One of the underpinnings – supposedly – of the Federal Reserve was to stabilize prices. However, the stabilization of prices when productivity is constantly improving, as it has continually in the United States, can mislead the market. These false signals can damage markets, prices, wages, and the investment of capital.   Murray Rothbard accurately describes how the comfort of stable prices can ultimately lead to damage or even the collapse of markets or even the entire economy. Rothbard writes:

One of the reasons that most economists of the 1920s did not recognize the existence of an inflationary problem was the widespread adoption of a stable price level as the goal and criterion for monetary policy.  The extent to which the Federal Reserve authorities were guided by a desire to keep the price level stable has been a matter of considerable controversy.  Far less controversial is the fact that more and more economists came to consider a stable price level as the major goal of monetary policy.  The fact that general prices were more or less stable during the 1920s told most economists that there was no inflationary threat, and therefore the events of the great depression caught them completely unaware.

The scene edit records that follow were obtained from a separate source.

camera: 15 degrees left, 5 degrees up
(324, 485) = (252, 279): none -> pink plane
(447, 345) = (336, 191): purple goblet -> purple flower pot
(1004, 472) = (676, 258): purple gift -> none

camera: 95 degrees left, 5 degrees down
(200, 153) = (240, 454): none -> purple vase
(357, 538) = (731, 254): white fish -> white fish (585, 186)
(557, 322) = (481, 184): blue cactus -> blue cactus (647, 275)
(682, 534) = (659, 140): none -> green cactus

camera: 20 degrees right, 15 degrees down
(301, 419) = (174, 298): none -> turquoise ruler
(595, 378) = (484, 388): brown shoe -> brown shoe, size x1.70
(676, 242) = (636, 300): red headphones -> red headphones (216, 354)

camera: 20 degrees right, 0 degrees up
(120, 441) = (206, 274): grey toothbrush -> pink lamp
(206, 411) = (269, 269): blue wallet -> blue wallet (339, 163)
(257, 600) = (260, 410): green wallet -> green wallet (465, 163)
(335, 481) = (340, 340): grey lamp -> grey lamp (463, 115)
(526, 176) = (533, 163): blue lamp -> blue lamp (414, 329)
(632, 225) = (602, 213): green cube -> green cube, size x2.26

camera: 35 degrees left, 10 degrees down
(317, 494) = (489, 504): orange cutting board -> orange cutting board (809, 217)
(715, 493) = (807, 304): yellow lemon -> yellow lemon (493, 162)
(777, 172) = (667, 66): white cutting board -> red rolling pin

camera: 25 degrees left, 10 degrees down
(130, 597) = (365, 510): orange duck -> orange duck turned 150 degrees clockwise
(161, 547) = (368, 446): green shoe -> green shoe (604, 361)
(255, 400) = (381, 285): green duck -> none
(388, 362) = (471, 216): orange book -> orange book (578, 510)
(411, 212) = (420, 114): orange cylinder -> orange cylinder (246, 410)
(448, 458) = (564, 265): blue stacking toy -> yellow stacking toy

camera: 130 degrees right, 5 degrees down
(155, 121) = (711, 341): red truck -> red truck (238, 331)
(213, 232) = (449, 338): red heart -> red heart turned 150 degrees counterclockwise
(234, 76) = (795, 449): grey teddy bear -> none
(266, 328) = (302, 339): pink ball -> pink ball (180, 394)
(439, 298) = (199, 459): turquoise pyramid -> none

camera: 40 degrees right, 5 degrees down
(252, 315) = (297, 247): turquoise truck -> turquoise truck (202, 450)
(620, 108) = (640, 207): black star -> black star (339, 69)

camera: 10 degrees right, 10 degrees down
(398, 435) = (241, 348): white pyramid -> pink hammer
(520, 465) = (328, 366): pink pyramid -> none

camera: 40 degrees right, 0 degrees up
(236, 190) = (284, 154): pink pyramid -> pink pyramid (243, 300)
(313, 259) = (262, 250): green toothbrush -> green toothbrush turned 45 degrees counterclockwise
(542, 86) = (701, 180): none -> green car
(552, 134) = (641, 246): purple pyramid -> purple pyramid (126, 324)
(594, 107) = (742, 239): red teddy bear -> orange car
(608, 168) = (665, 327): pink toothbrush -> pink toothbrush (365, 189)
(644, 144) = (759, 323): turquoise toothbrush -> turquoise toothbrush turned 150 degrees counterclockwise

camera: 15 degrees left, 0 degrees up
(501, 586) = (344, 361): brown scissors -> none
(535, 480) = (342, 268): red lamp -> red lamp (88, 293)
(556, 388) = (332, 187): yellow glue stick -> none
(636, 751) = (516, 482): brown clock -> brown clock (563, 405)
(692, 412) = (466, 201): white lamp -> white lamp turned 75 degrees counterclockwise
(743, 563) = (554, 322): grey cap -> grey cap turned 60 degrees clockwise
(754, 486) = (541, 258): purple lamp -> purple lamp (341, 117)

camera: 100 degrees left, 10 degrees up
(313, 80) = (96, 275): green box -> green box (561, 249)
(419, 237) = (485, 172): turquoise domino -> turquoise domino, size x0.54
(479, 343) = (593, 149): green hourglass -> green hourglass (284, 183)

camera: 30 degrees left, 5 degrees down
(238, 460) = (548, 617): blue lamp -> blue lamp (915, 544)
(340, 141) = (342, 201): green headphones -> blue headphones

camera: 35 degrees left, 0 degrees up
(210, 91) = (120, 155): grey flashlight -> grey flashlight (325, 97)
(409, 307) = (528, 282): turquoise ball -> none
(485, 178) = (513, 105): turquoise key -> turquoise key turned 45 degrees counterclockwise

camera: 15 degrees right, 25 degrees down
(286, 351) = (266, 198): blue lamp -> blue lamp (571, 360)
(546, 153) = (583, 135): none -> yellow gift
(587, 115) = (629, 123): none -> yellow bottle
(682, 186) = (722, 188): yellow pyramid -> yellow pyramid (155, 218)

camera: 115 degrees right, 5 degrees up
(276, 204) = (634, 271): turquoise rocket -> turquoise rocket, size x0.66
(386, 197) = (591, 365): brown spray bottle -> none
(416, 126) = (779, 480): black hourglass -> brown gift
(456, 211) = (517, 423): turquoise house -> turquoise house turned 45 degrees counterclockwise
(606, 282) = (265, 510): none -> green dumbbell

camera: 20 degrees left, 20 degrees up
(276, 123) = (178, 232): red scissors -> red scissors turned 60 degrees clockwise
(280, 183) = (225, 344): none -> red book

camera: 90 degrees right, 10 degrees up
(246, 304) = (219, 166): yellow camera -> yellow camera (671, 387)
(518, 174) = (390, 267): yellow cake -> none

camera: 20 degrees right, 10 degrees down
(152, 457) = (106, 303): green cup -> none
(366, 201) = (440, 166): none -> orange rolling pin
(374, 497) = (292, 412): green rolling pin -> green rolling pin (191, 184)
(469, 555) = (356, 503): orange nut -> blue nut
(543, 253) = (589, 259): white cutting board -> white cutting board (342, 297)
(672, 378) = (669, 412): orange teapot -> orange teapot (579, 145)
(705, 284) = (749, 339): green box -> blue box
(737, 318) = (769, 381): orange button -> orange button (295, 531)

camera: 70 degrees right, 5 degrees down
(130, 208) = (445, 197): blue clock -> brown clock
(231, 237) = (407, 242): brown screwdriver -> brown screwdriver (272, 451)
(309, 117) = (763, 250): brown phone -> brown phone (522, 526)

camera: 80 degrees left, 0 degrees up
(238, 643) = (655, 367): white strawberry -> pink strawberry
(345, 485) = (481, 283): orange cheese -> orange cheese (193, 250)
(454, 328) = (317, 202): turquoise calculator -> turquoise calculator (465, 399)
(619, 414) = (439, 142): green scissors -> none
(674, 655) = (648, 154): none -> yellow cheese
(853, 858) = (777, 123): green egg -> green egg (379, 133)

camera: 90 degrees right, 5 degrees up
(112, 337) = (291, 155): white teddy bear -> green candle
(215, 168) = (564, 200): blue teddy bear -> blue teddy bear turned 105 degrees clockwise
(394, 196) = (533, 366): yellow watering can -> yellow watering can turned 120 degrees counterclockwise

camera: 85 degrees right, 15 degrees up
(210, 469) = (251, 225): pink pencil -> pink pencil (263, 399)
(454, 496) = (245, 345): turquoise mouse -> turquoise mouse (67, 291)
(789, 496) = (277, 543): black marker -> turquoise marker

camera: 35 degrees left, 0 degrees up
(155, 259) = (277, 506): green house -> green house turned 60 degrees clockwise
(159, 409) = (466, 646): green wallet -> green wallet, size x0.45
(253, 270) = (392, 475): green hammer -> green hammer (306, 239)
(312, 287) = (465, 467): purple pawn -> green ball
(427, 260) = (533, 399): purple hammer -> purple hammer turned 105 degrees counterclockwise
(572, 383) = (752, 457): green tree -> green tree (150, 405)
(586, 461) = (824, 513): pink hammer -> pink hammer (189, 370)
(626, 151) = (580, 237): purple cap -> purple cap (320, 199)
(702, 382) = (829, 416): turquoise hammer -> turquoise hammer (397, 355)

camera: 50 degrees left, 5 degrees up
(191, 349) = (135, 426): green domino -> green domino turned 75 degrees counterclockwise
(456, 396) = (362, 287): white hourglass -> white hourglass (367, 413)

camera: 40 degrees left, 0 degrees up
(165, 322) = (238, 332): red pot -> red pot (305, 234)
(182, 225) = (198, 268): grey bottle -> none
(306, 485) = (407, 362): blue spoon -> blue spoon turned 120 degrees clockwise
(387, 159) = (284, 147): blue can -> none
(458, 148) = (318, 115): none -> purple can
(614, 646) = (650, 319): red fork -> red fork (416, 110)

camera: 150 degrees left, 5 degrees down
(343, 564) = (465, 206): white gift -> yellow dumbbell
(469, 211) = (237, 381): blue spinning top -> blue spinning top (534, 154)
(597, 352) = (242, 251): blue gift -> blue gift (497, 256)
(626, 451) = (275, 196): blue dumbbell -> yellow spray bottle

Actually, bank credit expansion creates its mischievous effects by distorting price relations and by raising and altering prices compared to what they would have been without the expansion….Suffice it to say here that the stability of wholesale prices in the 1920s was the result of monetary inflation offset by increased productivity, which lowered costs of production and increased the supply of goods.  But this “offset” was only statistical; it did not eliminate the boom-bust cycle, it only obscured it.[7]

[1] For a detailed report and analysis of the actions and events which lead up to the creation of the Federal Reserve see Murray N. Rothbard, Fall 1999, “The Origins of the Federal Reserve,” The Quarterly Journal of Austrian Economics, Vol. 2, No. 3, pp. 3-55.

[2] James Grant, 2014, The Forgotten Depression, (New York, NY: Simon & Schuster), p. 50.

[3] James Grant, 2014, The Forgotten Depression, (New York, NY: Simon & Schuster), pp. 55-56.

[4] George Selgin, Spring 2010, “Central Banks as Sources of Financial Instability,” The Independent Review, Vol. 14, No. 4, pp 485-486.

[5] Murray N. Rothbard, Fall 1999, “The Origins of the Federal Reserve,” The Quarterly Journal of Austrian Economics, Vol. 2, No. 3, p. 40.

[6] Murray N. Rothbard, Fall 1999, “The Origins of the Federal Reserve,” The Quarterly Journal of Austrian Economics, Vol. 2, No. 3, pp. 15-17.